Michlová et al. [36] reported the vitamin E content increase almost continuously during the lactation. The average content of vitamin E, e.g., in Saanen goat milk, was higher (2.2 times) than, e.g., the content of vitamin A [36, 7]. A higher level of vitamin E in goat milk is also reported by Morand-Fehr et al. [37] or Park et al. [4]. There was reported a high value of vitamin E (up to 11 mg/kg) depending on the farming and feeding system. On the contrary, a lower value of vitamin E (0.4 mg/kg) in goat milk was reported by Reynal-Ljutovac et al. [38]. Nowadays, the term functional food is very frequently used in health concept. However, more definitions exist. One definition claimed the functional food as a food with additional function or new ingredients, beneficially influencing physiological status. Another definition presents the functional food to have beneficial effect on health beyond basic nutrition, and it supports optimal health and can lower disease. In the other definition, the functional food is the gradual recognition that healthy diets result to eating nutritious food and identification of mechanism by which food modulates metabolism and health. And also combination of some definitions such as functional food is that one if it is satisfactorily demonstrated to affect beneficially one or more target functions in the body, beyond adequate nutritional effects, in a way that is relevant to either improved state of health and well-being and/or reduction of disease risk (EC Project FUFOSE Consensus Document 1999). But the simplest term is the functional food = nutritionally healthy food. Therefore, knowing microbial status, vitamins, and mineral content indicates raw goat milk as functional food in connection with various definitions.

5. Conclusion

Microbiome of Slovak raw goat milk was analyzed at different levels. The phylum Actinobacteria dominated, followed by the phyla Firmicutes, Proteobacteria, and Bacteroidetes. At the family level, Microbacteriaceae dominated, followed mainly by the families Staphylococcaceae, Bacteroidaceae, Streptococcaceae, and Veillonellaceae.
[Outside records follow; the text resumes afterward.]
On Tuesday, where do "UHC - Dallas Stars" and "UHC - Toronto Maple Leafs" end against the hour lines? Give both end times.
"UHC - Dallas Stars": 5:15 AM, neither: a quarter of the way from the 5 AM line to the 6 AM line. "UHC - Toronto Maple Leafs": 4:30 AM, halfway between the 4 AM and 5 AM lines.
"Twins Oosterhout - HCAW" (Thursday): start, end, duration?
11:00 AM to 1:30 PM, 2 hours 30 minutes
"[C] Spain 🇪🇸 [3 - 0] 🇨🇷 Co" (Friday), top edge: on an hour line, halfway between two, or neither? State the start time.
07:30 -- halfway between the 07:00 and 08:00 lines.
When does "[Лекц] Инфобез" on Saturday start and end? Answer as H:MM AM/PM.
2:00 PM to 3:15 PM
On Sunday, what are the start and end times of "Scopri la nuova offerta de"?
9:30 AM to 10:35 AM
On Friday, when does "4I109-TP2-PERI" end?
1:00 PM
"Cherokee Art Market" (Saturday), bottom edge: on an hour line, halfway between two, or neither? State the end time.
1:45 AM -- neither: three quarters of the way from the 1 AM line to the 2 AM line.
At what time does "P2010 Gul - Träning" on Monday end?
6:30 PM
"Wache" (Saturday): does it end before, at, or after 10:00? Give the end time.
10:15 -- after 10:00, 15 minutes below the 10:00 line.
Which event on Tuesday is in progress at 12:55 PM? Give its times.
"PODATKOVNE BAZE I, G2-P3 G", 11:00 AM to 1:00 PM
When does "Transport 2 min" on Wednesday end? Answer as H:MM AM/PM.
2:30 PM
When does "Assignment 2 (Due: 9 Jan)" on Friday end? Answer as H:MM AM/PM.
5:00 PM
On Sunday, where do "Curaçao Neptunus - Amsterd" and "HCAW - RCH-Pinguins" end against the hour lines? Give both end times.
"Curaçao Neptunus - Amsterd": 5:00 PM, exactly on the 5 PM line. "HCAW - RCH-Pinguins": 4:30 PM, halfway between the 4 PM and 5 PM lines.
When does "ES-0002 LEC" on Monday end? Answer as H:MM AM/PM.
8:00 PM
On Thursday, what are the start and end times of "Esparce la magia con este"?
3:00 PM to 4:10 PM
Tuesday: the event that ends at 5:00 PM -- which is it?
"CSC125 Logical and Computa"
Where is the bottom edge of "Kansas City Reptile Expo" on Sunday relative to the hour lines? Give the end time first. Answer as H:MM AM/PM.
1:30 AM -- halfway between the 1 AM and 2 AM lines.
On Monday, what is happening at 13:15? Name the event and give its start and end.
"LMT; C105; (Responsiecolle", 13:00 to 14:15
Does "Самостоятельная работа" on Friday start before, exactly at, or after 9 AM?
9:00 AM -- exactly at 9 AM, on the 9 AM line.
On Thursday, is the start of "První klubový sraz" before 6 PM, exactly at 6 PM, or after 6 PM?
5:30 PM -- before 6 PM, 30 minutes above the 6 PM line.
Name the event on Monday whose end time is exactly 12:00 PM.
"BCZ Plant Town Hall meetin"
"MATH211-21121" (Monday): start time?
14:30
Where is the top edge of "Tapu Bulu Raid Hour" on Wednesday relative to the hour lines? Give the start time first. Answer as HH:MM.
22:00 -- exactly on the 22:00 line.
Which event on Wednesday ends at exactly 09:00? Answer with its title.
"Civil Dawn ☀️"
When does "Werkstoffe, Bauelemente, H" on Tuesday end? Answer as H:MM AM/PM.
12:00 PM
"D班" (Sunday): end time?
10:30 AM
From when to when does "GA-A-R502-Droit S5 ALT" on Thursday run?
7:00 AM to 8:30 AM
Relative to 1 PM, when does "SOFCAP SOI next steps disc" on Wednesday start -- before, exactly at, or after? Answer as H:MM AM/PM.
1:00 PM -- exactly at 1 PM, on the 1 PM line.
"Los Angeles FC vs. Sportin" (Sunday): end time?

The genera detected with higher abundance percentage were Curtobacterium, Staphylococcus, Bifidobacterium, Streptococcus, Lactococcus, Enterococcus, Lactobacillus, Lacticaseibacillus, Veillonella, Bacteroides, Enterobacter, and Pseudomonas. Among minerals, zinc reached the highest mean value, followed by the iron. Cu and Mn contents were lower. The mean value of vitamin E reached up to 0.3783 mg/L. The microbiome of Slovak raw goat milk has not been analyzed at these levels. Therefore, this study is an original contribution in how to show a key role of microbiota in goat milk to maintain a quality of milk. Altogether, assessing microbiota, mineral, and vitamin content in raw goat milk indicates the possibility to show goat milk as nutritionally healthy functional food.